Statistic & Probability – these are better known as the “mana curve” and “deck thinning” in Magic. Magic is a game where two players draw cards out of their deck. Trying to figure out when a card is going to be drawn and with what chance is absolutely stats.

Game Design – this one should be pretty obvious. Magic is a game. People design it. Thus, game design. Fortunately, Wizards of the Coast has had 2 excellent weekly columns on it: research & development in “Latest Developments” and design in “Making Magic.”

Game Theory – another one that is basically built into the name. Game Theory is about making decisions based on the decisions of others. That’s pretty critical in Magic because you’re constantly making choices based on what your opponent is doing.

Epistemic Logic – this is what you’re trying to do when you read your opponent or signaling in drafting. It’s the logic of knowledge. This has a lot of parts, but the part that I have exposure to deals with what agents know, what they know about what others know, etc. There’s some really interesting work formalizing this that we can apply to Magic

Graph Theory – this is the idea of a deck having good synergy. I personally am not doing the work for this, but the idea is that we can attempt to use graphs to represent decks and determine how effective it is based on what sort of topological surfaces the graph can be mapped onto.

Artificial Intelligence – honestly, this is just my chance to show off some of what I know about game AI. It’s reasonable to think that if a computer can play chess, it can play magic.

Of course, all this is gone into much more depth in the syllabus. I’m actually hoping that a lot of people will take a look at that and comment on it. The disclaimer is that I’m not an expert on any of this stuff. Far from. Instead, most of the academic stuff is going to be at a college 101 level. Thus, I’m likely misinterpreting/making mistakes on much of it.
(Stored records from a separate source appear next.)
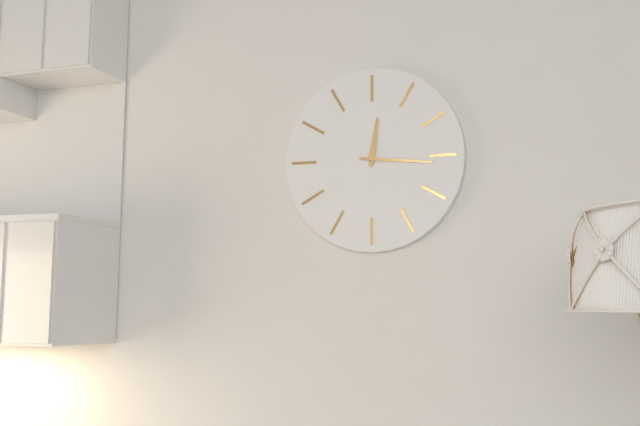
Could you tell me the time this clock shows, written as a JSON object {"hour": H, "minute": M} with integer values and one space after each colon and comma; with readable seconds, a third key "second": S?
{"hour": 12, "minute": 16}
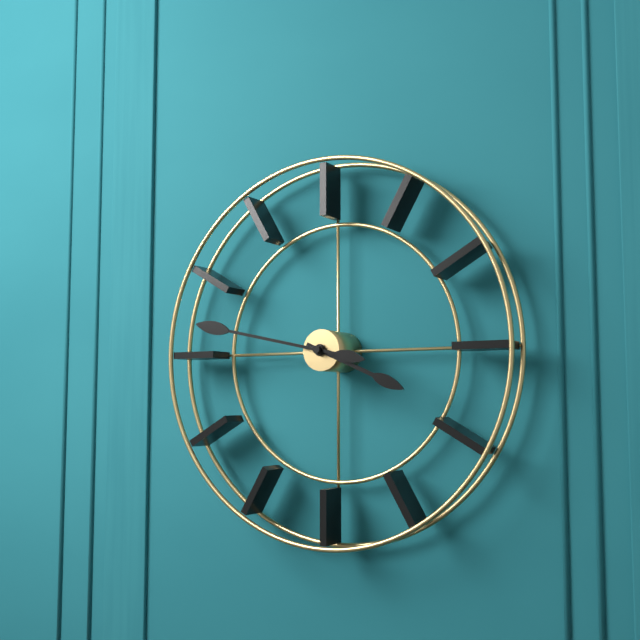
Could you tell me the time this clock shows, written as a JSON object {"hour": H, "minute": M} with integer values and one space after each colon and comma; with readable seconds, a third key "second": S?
{"hour": 3, "minute": 47}
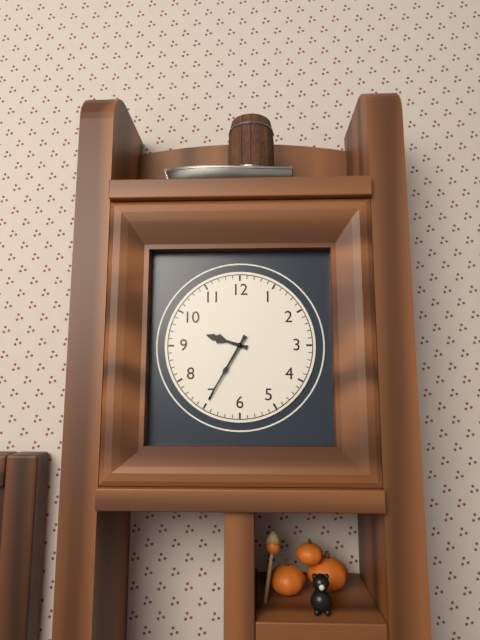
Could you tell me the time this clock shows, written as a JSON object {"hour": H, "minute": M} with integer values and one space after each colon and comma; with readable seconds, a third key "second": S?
{"hour": 9, "minute": 35}
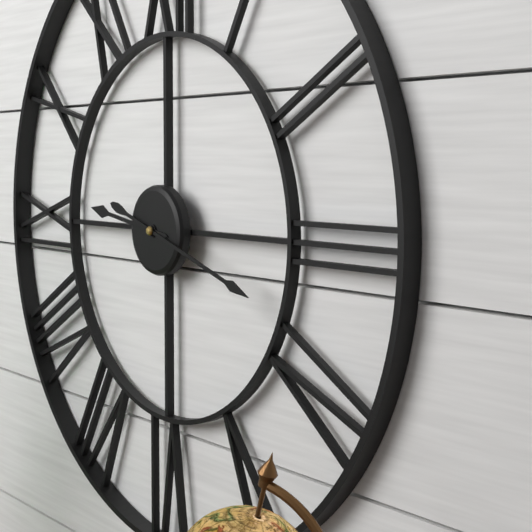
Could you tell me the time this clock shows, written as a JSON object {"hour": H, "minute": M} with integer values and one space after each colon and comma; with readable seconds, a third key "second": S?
{"hour": 9, "minute": 18}
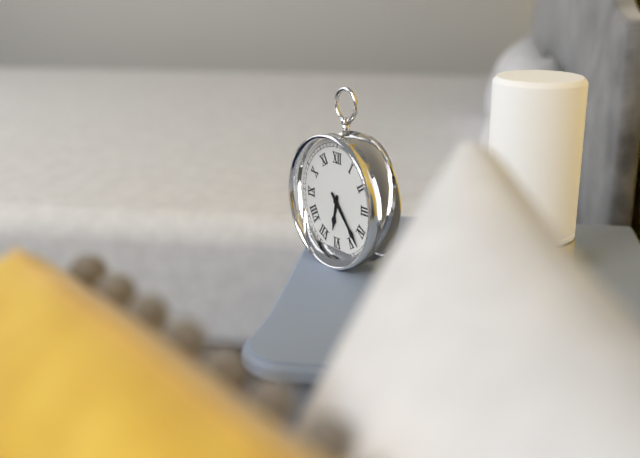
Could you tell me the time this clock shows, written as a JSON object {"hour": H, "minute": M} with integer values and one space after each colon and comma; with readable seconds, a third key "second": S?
{"hour": 6, "minute": 23}
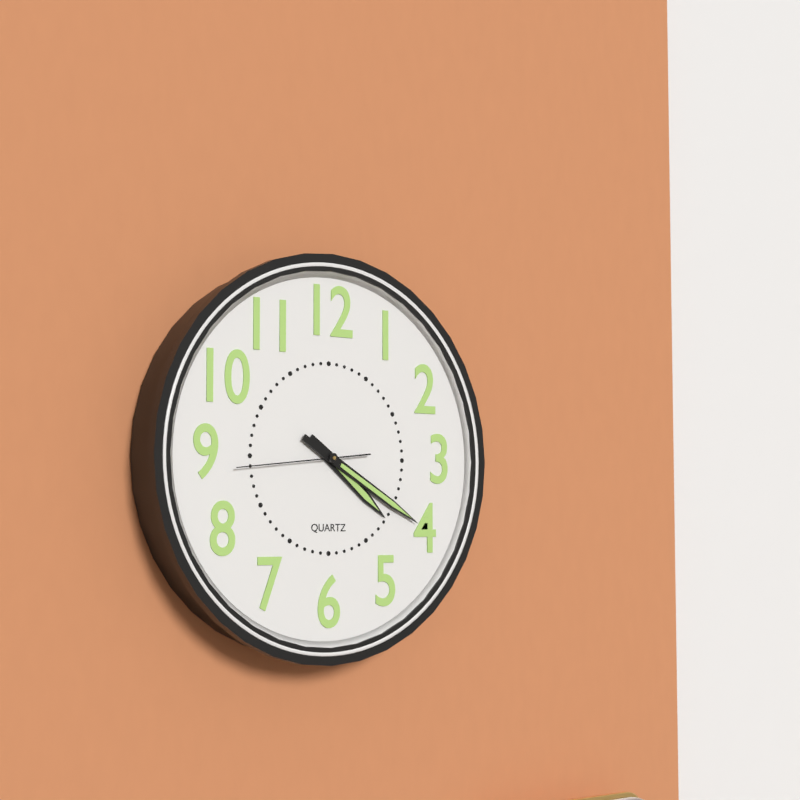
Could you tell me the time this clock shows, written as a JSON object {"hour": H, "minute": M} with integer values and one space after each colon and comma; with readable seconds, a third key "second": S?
{"hour": 4, "minute": 20, "second": 44}
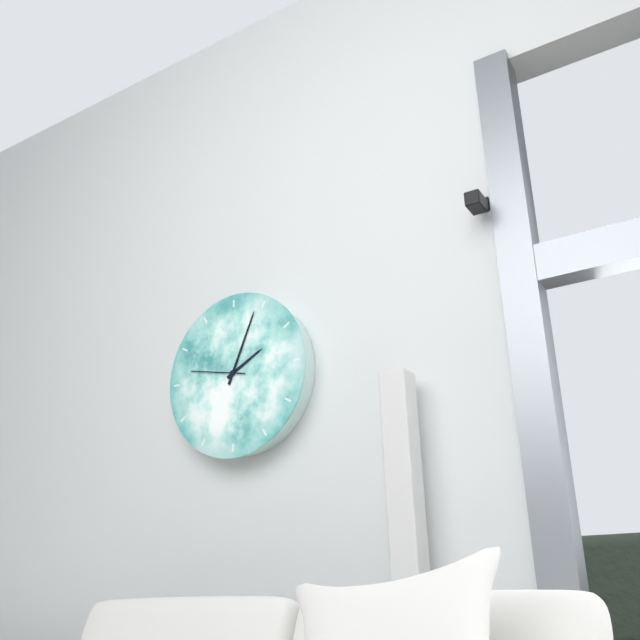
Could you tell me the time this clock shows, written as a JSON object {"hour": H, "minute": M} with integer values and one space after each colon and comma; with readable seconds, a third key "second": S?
{"hour": 2, "minute": 4, "second": 47}
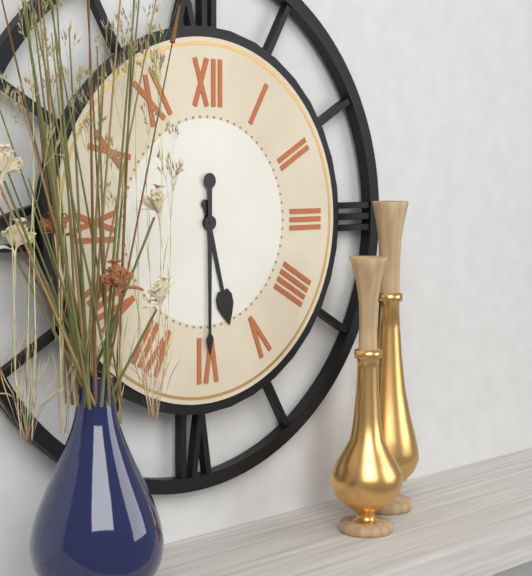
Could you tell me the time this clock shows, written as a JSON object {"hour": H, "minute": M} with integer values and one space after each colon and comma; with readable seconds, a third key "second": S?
{"hour": 5, "minute": 30}
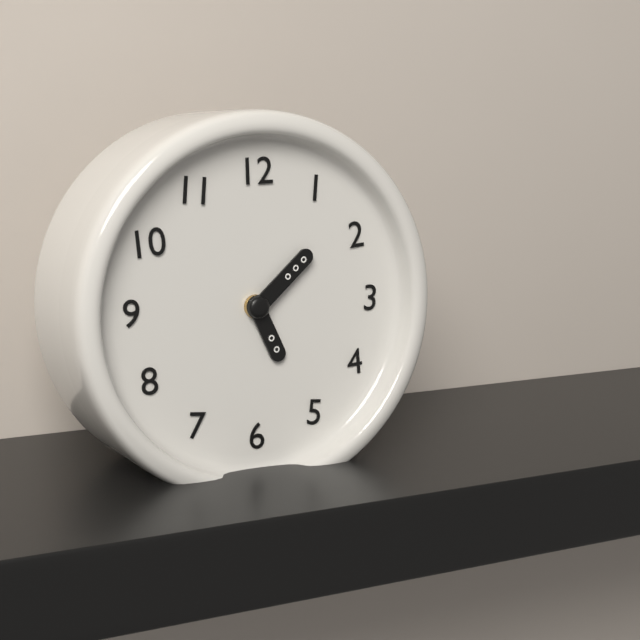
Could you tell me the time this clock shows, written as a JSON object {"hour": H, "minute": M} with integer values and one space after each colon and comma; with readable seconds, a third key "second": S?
{"hour": 5, "minute": 8}
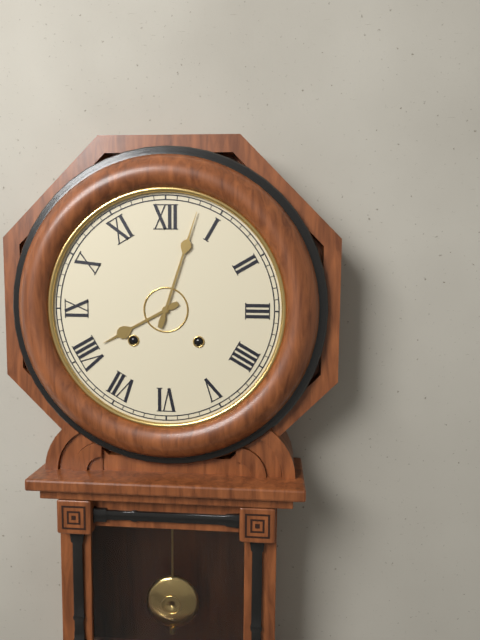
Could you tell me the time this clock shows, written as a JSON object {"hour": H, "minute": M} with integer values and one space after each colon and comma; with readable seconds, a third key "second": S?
{"hour": 8, "minute": 3}
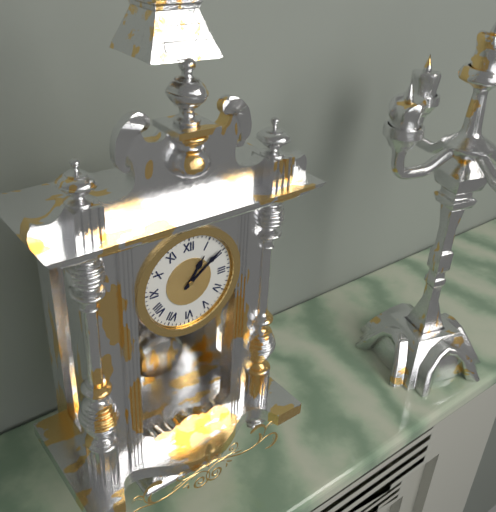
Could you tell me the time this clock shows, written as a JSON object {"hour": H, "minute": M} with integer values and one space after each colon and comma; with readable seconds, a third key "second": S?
{"hour": 1, "minute": 9}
So we’re going to meta out a level right now. This blog is about this class. What you’re likely to see on this page is just our research and progress in the class. That might include

  • decklists of beginner decks that we’re building
  • interesting articles we find around the internet
  • slides from presentations we’re putting together

Hopefully, Tom will be posting stuff as well, but he’s probably not as blog-crazy as I am. Which is a good thing, in some ways.

Since we’re just starting now (Tom just got back into the country), it’ll probably be slow in the near future. In the meantime, I posted some links on the right of some of the sources we’re using.